Efficient Exploration of Image Classifier Failures with Bayesian Optimization and Text-to-Image Models
This work addresses the need for more efficient benchmarking of computer vision models to uncover real-world failures, though it is incremental in leveraging existing generative models.
The paper tackles the problem of efficiently identifying failure conditions for image classifiers by using text-to-image models to generate synthetic images, proposing an iterative method that combines Bayesian optimization to reduce generation costs and improve detection of poor classifier behavior.
Image classifiers should be used with caution in the real world. Performance evaluated on a validation set may not reflect performance in the real world. In particular, classifiers may perform well for conditions that are frequently encountered during training, but poorly for other infrequent conditions.
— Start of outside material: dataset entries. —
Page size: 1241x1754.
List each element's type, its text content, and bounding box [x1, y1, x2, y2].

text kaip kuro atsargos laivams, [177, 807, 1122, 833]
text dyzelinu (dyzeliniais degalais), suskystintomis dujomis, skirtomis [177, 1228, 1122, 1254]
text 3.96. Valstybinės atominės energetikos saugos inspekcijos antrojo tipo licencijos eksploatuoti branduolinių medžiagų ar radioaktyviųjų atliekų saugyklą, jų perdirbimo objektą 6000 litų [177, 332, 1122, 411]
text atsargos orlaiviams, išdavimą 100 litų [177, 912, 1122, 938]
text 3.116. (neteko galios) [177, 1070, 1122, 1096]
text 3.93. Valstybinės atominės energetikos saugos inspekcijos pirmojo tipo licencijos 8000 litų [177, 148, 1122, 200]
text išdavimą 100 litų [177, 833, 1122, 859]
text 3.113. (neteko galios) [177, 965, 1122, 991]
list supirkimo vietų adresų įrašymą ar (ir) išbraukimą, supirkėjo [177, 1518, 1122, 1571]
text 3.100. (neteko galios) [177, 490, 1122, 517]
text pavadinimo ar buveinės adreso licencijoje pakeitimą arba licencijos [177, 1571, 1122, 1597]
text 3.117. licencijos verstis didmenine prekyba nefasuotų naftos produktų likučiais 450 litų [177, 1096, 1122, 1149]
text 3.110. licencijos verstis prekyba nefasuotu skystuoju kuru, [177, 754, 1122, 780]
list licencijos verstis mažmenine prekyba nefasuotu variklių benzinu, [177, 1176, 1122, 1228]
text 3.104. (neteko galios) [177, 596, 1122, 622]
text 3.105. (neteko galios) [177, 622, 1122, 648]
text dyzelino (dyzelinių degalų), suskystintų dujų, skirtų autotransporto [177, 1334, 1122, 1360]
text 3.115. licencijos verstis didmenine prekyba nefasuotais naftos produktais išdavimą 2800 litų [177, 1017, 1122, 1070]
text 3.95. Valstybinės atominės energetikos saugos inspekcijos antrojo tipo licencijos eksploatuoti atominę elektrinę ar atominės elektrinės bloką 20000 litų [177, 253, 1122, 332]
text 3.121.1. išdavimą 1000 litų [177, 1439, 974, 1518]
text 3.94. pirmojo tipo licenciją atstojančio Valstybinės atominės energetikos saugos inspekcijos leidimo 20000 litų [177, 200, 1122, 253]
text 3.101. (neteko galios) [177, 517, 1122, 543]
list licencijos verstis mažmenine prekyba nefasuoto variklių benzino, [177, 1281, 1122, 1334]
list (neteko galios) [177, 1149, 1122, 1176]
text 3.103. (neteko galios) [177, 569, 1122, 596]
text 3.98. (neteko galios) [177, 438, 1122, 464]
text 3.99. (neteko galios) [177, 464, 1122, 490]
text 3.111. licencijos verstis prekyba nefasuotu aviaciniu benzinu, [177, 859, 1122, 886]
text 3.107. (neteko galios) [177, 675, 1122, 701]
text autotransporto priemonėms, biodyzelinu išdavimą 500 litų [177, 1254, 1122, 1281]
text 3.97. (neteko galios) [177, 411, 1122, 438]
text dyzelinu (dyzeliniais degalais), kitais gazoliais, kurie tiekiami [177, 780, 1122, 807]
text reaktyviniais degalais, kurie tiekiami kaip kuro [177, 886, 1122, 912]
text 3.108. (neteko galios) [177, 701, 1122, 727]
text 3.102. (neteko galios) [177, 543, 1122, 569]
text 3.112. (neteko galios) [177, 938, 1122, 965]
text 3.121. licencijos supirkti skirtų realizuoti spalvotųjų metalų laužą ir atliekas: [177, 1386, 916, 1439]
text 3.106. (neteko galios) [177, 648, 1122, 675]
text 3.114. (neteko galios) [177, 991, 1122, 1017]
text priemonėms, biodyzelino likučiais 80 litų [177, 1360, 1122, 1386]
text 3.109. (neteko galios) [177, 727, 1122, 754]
In this study, we hypothesize that recent advances in text-to-image generative models make them valuable for benchmarking computer vision models such as image classifiers: they can generate images conditioned by textual prompts that cause classifier failures, allowing failure conditions to be described with textual attributes. However, their generation cost becomes an issue when a large number of synthetic images need to be generated, which is the case when many different attribute combinations need to be tested. We propose an image classifier benchmarking method as an iterative process that alternates image generation, classifier evaluation, and attribute selection. This method efficiently explores the attributes that ultimately lead to poor behavior detection.